Afire Love
« Je t'en prie. Dévore moi. Dévore moi jusqu'à la laideur. »
(M. Duras, Hiroshima mon amour)
XX
Deux personnages.
Harry. Louis.
La pièce est sombre, on en distingue mal les contours, les formes. Les rideaux sont tirés sur la nuit, un lampadaire au dehors éclaire un seul pan du sol. Louis se tient droit contre la fenêtre, une cigarette à la main. Il observe la rue, sans penser. Il fume. Sur son visage, le lampadaire dessine des ombres vives et délimitées. Il est dos à Harry, qui est assis sur le lit défait. Autour de lui, la couette et l'oreiller. Les draps portent la forme d'un seul corps. Harry a l'air fatigué. Lasse. Il est peu habillé. Ses cheveux sont défaits. On ne sait pas très bien ce qu'il regarde. Son regard est posé sur Louis comme il pourrait l'être sur n'importe quoi d'autre. Certainement se sont ils dit quelque chose qui a imposé le silence. Quelque chose de triste.
Harry (d'une voix sourde) : Alors. Tu pars.
Louis ne répond rien. Harry a simplement constaté un fait inévitable. Il fume.
Harry : Tu pars... Ou ?
Louis : Je ne sais pas encore.
Harry n'a pas l'air de comprendre. Est ce la fatigue ou autre chose ? Il regarde Louis et il semble le voir vraiment maintenant. Voir des choses dont il n'avait encore jamais soupçonné l'existence.
Harry : Quand ?
Louis : A la fin de ma cigarette, je pars.
Le délai semble court. Harry a un tremblement. C'est au niveau de sa lèvre inférieur, qu'il mord. Et de son cœur. Mais pour ça, il ne peut rien faire. On sent qu'il hésite à se lever. Il serre le draps entre ses doigts.
Harry : Tu reviendras ?
Louis : On ne part pas pour revenir.
Harry : Mais vers moi, tu reviendras ?
Louis : Si je pars de toi, non, je ne reviendrais pas. Je n'en serais pas capable.
Harry relâche sa lèvre d'entre ses dents.

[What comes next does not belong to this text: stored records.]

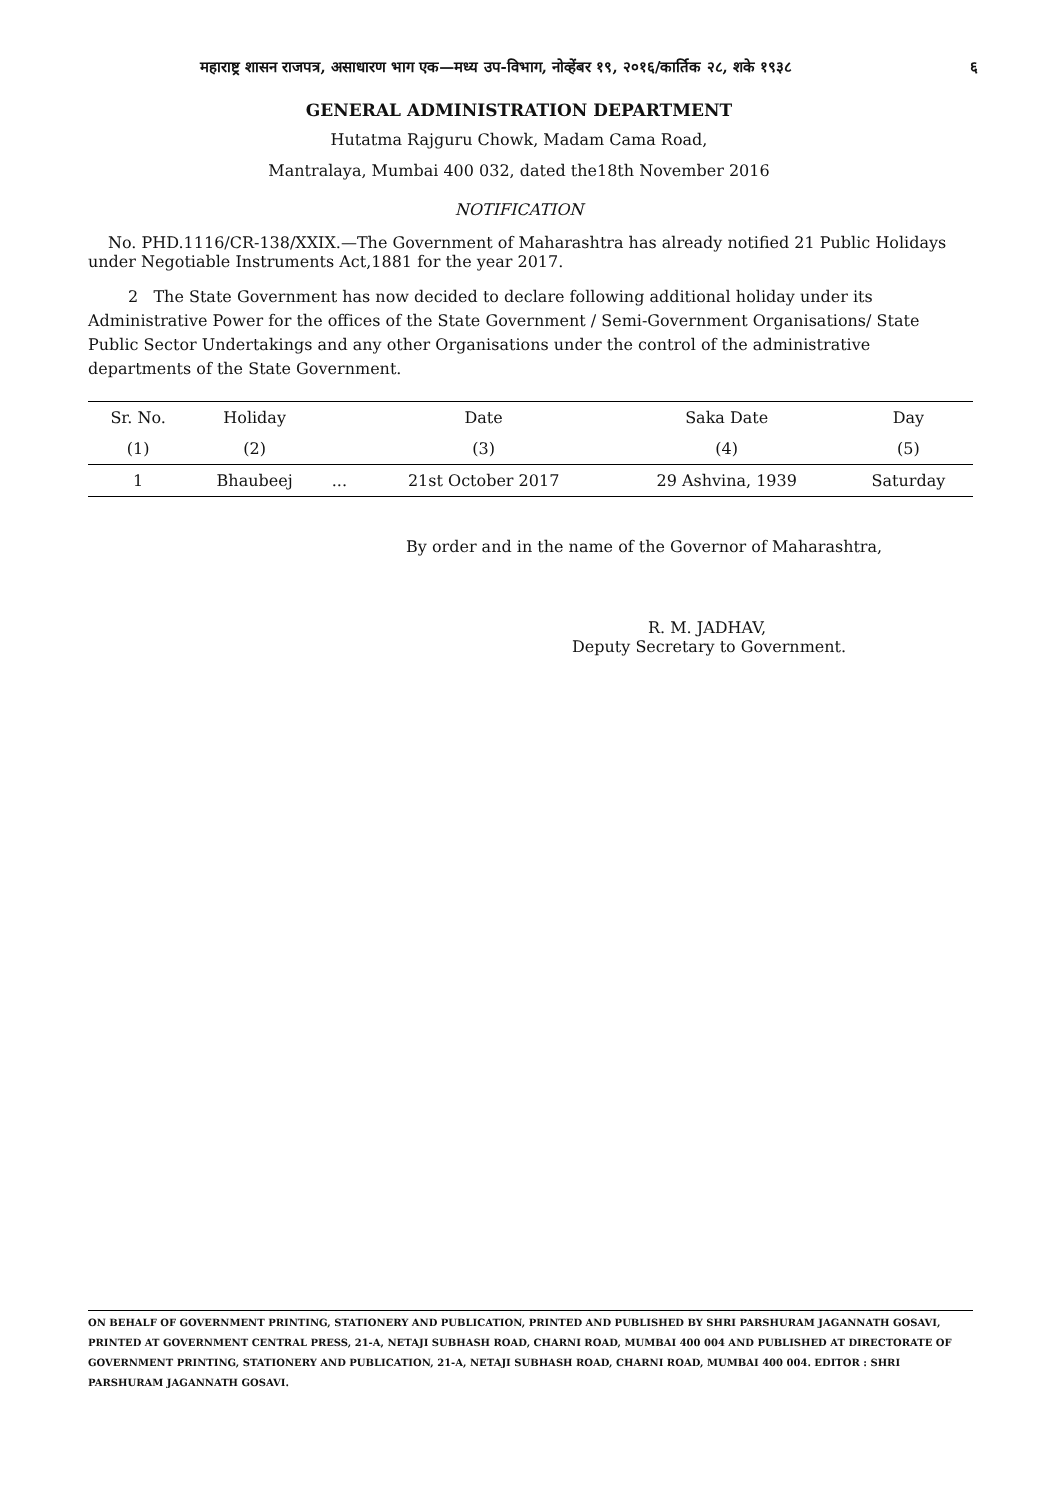महाराष्ट्र शासन राजपत्र, असाधारण भाग एक—मध्य उप-विभाग, नोव्हेंबर १९, २०१६/कार्तिक २८, शके १९३८ ६
GENERAL ADMINISTRATION DEPARTMENT
Hutatma Rajguru Chowk, Madam Cama Road,
Mantralaya, Mumbai 400 032, dated the18th November 2016
NOTIFICATION
No. PHD.1116/CR-138/XXIX.—The Government of Maharashtra has already notified 21 Public Holidays under Negotiable Instruments Act,1881 for the year 2017.
2 The State Government has now decided to declare following additional holiday under its Administrative Power for the offices of the State Government / Semi-Government Organisations/ State Public Sector Undertakings and any other Organisations under the control of the administrative departments of the State Government.
| Sr. No. | Holiday | | Date | Saka Date | Day |
| --- | --- | --- | --- | --- | --- |
| (1) | (2) | | (3) | (4) | (5) |
| 1 | Bhaubeej | ... | 21st October 2017 | 29 Ashvina, 1939 | Saturday |
By order and in the name of the Governor of Maharashtra,
R. M. JADHAV,
Deputy Secretary to Government.
ON BEHALF OF GOVERNMENT PRINTING, STATIONERY AND PUBLICATION, PRINTED AND PUBLISHED BY SHRI PARSHURAM JAGANNATH GOSAVI, PRINTED AT GOVERNMENT CENTRAL PRESS, 21-A, NETAJI SUBHASH ROAD, CHARNI ROAD, MUMBAI 400 004 AND PUBLISHED AT DIRECTORATE OF GOVERNMENT PRINTING, STATIONERY AND PUBLICATION, 21-A, NETAJI SUBHASH ROAD, CHARNI ROAD, MUMBAI 400 004. EDITOR : SHRI PARSHURAM JAGANNATH GOSAVI.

Son regard erre sur le corps de Louis, qui lui tourne toujours le dos. Sa voix est si lointaine, si basse.
Harry : Pas capable ?
Louis : Oui.
Harry : Ce ne serait pas dur pourtant. Je t'attendrais toujours, tu le sais.
Les épaules de Louis se relèvent légèrement. Ses doigts se crispent autour de la cigarette. Harry ne s'en est pas rendu compte, il continue, léger.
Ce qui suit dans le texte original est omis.